> _REQUIREMENT_
Please count the lines in the rows below that contain the word "охотиться", and give only that number.

> _DATA FOR REVIEW_
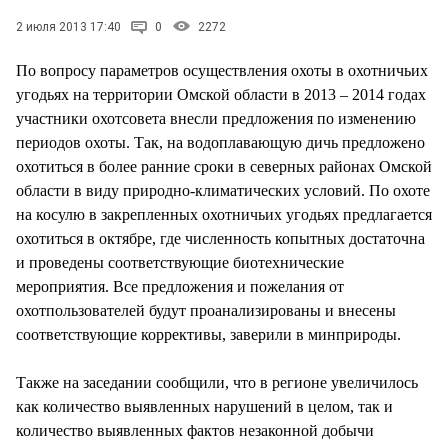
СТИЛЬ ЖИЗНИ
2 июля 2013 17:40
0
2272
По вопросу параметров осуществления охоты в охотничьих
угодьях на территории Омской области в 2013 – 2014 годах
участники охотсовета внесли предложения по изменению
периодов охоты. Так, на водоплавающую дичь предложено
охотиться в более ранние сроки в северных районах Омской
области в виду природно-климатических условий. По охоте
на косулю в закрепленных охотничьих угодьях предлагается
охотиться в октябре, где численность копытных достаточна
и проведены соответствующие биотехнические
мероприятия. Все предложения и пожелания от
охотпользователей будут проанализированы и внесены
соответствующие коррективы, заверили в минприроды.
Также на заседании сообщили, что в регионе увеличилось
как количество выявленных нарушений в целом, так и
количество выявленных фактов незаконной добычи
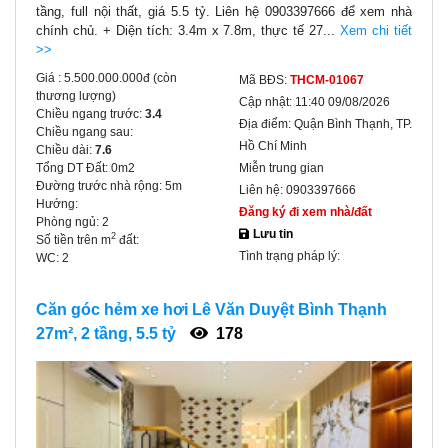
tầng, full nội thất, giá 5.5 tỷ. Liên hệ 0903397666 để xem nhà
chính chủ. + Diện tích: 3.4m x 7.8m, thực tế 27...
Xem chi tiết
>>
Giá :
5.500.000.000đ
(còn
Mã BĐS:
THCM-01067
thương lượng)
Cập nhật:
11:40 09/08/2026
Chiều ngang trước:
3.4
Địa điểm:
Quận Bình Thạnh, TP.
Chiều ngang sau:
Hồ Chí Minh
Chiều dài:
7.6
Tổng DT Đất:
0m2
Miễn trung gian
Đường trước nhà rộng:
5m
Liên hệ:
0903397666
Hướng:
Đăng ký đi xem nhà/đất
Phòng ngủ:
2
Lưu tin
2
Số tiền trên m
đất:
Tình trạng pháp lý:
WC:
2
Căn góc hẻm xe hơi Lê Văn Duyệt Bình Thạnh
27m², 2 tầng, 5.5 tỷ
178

...

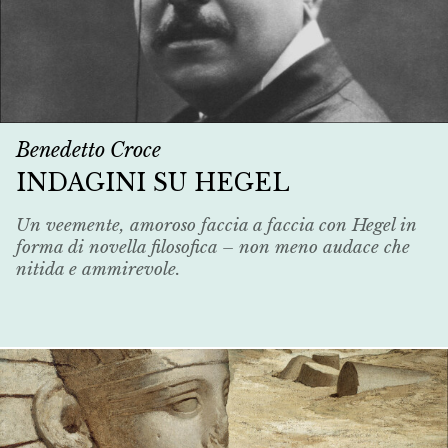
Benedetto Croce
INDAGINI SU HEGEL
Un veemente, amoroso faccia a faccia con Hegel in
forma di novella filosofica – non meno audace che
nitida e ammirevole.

> _RESPONSE_
2